*** DOCUMENT PASSAGE ***

How far should you look ahead?

I’m a consultant. So an easy answer would be, “It depends.”

My real answer is more nuanced: only look ahead far enough to see some significant issue and a plausible way to resolve it. If you want to get better, practice looking ahead in the context of your work and its established rhythms and natural cycles.

If your organization doesn’t value planning and you want to look ahead, start by taking small steps. The reason to look ahead is to check for some pre-work or preparation that is likely to save time or money.

If you are a tech lead, try looking ahead in the context of release planning. See what architecture risks you spot (or new design requirements) as new features are scoped. Take notes on what you are concerned about. Spend some time speculating on what you should be doing architecturally to support the next release. Have a conversation with a trusted colleague about your concerns. Identify concrete follow-on activities specifically targeted at addressing your biggest concerns.

If you are an agile developer, you may not want to look further ahead than the current sprint. If you aren’t already doing so, try some iteration modeling for a couple of hours at the beginning of an iteration. Grab a handful of related story cards for a new feature and sketch out some design ideas. Draw sequence diagrams on a white board. Jot down class or component responsibilities on CRC cards. Noodle around. Give yourself the luxury of exploring with your co-workers how things might work. Don’t expect a final design, just a plausible one that will be fleshed out and revised as you implement those stories.

*** End of DOCUMENT PASSAGE ***

REQUEST A.
Update the passage on looking ahead from "If you are an" up to and including "implement those stories.", substituting "index cards" for "CRC cards".
REQUEST B.
Answer these questions on the passage about looking ahead:
(i) What occupation does the writer state they hold?
(ii) In what context is a tech lead advised to try looking ahead?
(iii) For how long does the passage suggest trying iteration modeling at the beginning of an iteration?

*** MATERIAL PROVIDED ***

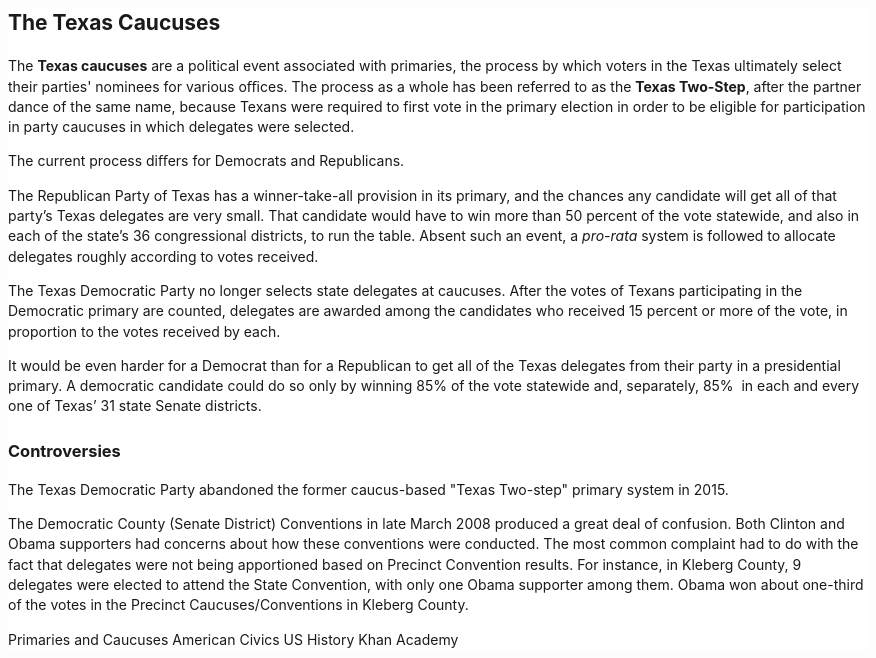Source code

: ## The Texas Caucuses

The **Texas caucuses** are a political event associated with primaries, the process by which voters in the Texas ultimately select their parties' nominees for various oﬃces. The process as a whole has been referred to as the **Texas Two-Step**, after the partner dance of the same name, because Texans were required to first vote in the primary election in order to be eligible for participation in party caucuses in which delegates were selected.

The current process diﬀers for Democrats and Republicans.

The Republican Party of Texas has a winner-take-all provision in its primary, and the chances any candidate will get all of that party’s Texas delegates are very small. That candidate would have to win more than 50 percent of the vote statewide, and also in each of the state’s 36 congressional districts, to run the table. Absent such an event, a _pro-rata_ system is followed to allocate delegates roughly according to votes received.

The Texas Democratic Party no longer selects state delegates at caucuses. After the votes of Texans participating in the Democratic primary are counted, delegates are awarded among the candidates who received 15 percent or more of the vote, in proportion to the votes received by each.

It would be even harder for a Democrat than for a Republican to get all of the Texas delegates from their party in a presidential primary. A democratic candidate could do so only by winning 85% of the vote statewide and, separately, 85%  in each and every one of Texas’ 31 state Senate districts.

### **Controversies**

The Texas Democratic Party abandoned the former caucus-based "Texas Two-step" primary system in 2015.

The Democratic County (Senate District) Conventions in late March 2008 produced a great deal of confusion. Both Clinton and Obama supporters had concerns about how these conventions were conducted. The most common complaint had to do with the fact that delegates were not being apportioned based on Precinct Convention results. For instance, in Kleberg County, 9 delegates were elected to attend the State Convention, with only one Obama supporter among them. Obama won about one-third of the votes in the Precinct Caucuses/Conventions in Kleberg County.

Primaries and Caucuses American Civics US History Khan Academy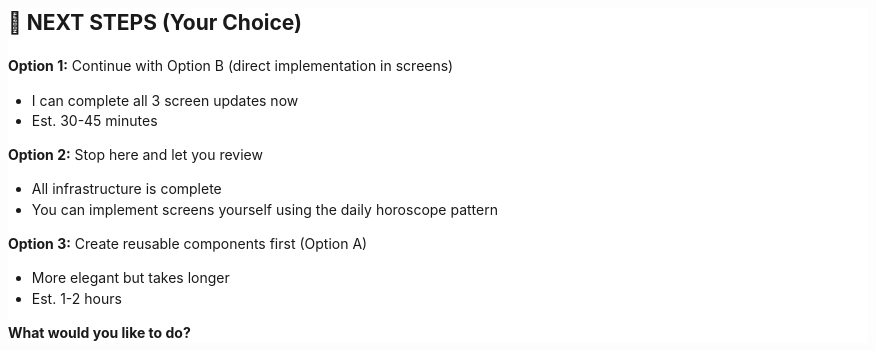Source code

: 
## 🎯 NEXT STEPS (Your Choice)

**Option 1:** Continue with Option B (direct implementation in screens)
- I can complete all 3 screen updates now
- Est. 30-45 minutes

**Option 2:** Stop here and let you review
- All infrastructure is complete
- You can implement screens yourself using the daily horoscope pattern

**Option 3:** Create reusable components first (Option A)
- More elegant but takes longer
- Est. 1-2 hours

**What would you like to do?**
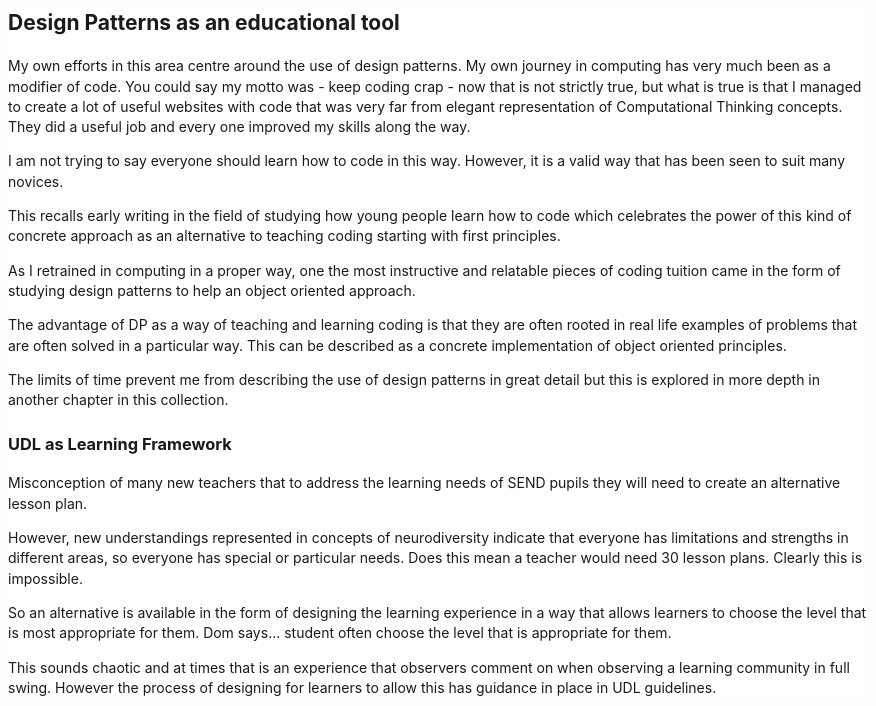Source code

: ## Design Patterns as an educational tool

My own efforts in this area centre around the use of design patterns. My own journey in computing has very much been as a modifier of code. You could say my motto was - keep coding crap - now that is not strictly true, but what is true is that I managed to create a lot of useful websites with code that was very far from elegant representation of Computational Thinking concepts. They did a useful job and every one improved my skills along the way.

I am not trying to say everyone should learn how to code in this way. However, it is a valid way that has been seen to suit many novices.

This recalls early writing in the field of studying how young people learn how to code which celebrates the power of this kind of concrete approach as an alternative to teaching coding starting with first principles.

As I retrained in computing in a proper way, one the most instructive and relatable pieces of coding tuition came in the form of studying design patterns to help an object oriented approach.

The advantage of DP as a way of teaching and learning coding is that they are often rooted in real life examples of problems that are often solved in a particular way. This can be described as a concrete implementation of object oriented principles.

The limits of time prevent me from describing the use of design patterns in great detail but this is explored in more depth in another chapter in this collection.

### UDL as Learning Framework

Misconception of many new teachers that to address the learning needs of SEND pupils they will need to create an alternative lesson plan.

However, new understandings represented in concepts of neurodiversity indicate that everyone has limitations and strengths in different areas, so everyone has special or particular needs. Does this mean a teacher would need 30 lesson plans. Clearly this is impossible.

So an alternative is available in the form of designing the learning experience in a way that allows learners to choose the level that is most appropriate for them. Dom says... student often choose the level that is appropriate for them.

This sounds chaotic and at times that is an experience that observers comment on when observing a learning community in full swing. However the process of designing for learners to allow this has guidance in place in UDL guidelines.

*** End of MATERIAL PROVIDED ***

EXERCISE RESPONSE A.
If you are an agile developer, you may not want to look further ahead than the current sprint. If you aren’t already doing so, try some iteration modeling for a couple of hours at the beginning of an iteration. Grab a handful of related story cards for a new feature and sketch out some design ideas. Draw sequence diagrams on a white board. Jot down class or component responsibilities on index cards. Noodle around. Give yourself the luxury of exploring with your co-workers how things might work. Don’t expect a final design, just a plausible one that will be fleshed out and revised as you implement those stories.

EXERCISE RESPONSE B.
(i) A consultant.
(ii) Release planning.
(iii) A couple of hours.